Finalmente, uma questão à parte, muito importante: é preciso fazer com que o G20 cumpra seus compromissos referentes à reforma das instituições financeiras internacionais, entre as quais o FMI e o Banco Mundial, e leve à prática as discussões mantidas há muito tempo sobre o aumento do papel dos países em desenvolvimento e das “novas” potências econômicas na direção das mesmas e, de modo geral, na elaboração e tomada de decisões fundamentais.

É tempo de deixarmos de ser hipócritas e combinarmos um nível aceitável de medidas de proteção com vista à preservação de empregos em períodos de crises mundiais. Para nós, isso é especialmente importante porque a Rússia entra, neste ano, na OMC (Organização Mundial do Comércio) e temos a intenção de participar ativamente nas discussões sobre as futuras regras do comércio global. Em particular, pretendemos fazer o possível para romper o impasse que se instalou na Rodada Doha. Nesse contexto, um outro aspecto a assinalar. 

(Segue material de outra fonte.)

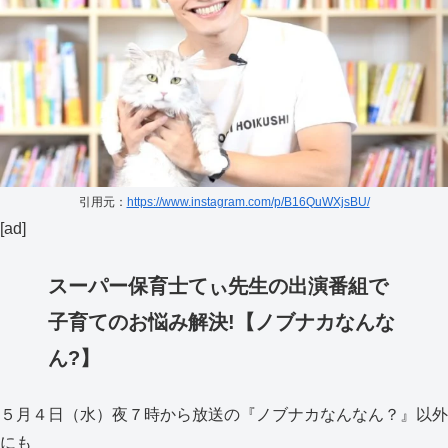
引用元：
https://www.instagram.com/p/B16QuWXjsBU/
[ad]
スーパー保育士てぃ先生の出演番組で
子育てのお悩み解決!【ノブナカなんな
ん?】
５月４日（水）夜７時から放送の『ノブナカなんなん？』以外
にも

Todos nós sabemos que a instabilidade financeira tem provocado inevitavelmente o aumento do protecionismo comercial. Lembre-se: em 2009,  o comércio mundial caiu 12%, registrando assim uma taxa recorde de declínio desde o final da Segunda Guerra Mundial. Em muitos aspectos, isso se deveu ao fato de alguns países terem aplicado duras medidas protecionistas para proteger seus mercados, ao contrário do que faziam crer. 

É tempo de reconhecermos que, apesar de todas as declarações em condenação às práticas protecionistas, o protecionismo vem se tornando cada vez mais sofisticado, assumindo, por vezes, formas de restrições ambientais e tecnológicas.

Todos esses temas serão discutidos na próxima cúpula no México e, agregados às questões da segurança energética global, irão constituir nossas prioridades durante a presidência da Rússia no G20 no próximo ano. Ao mesmo tempo, entendemos quão importante é manter a credibilidade do G20 que, entretanto, pode ser perdida se as decisões tomadas ficarem pendentes e não passarem de declarações altissonantes. 

Naturalmente, o G20 não deve se transformar em outro clube de elite, cioso unicamente dos interesses de seus sócios. A essência e o objetivo de nosso trabalho conjunto é elaborar regras justas para o desenvolvimento sustentável de toda a economia global. É isso que a Rússia vai sugerir a seus parceiros ao longo desses dois dias em Los Cabos.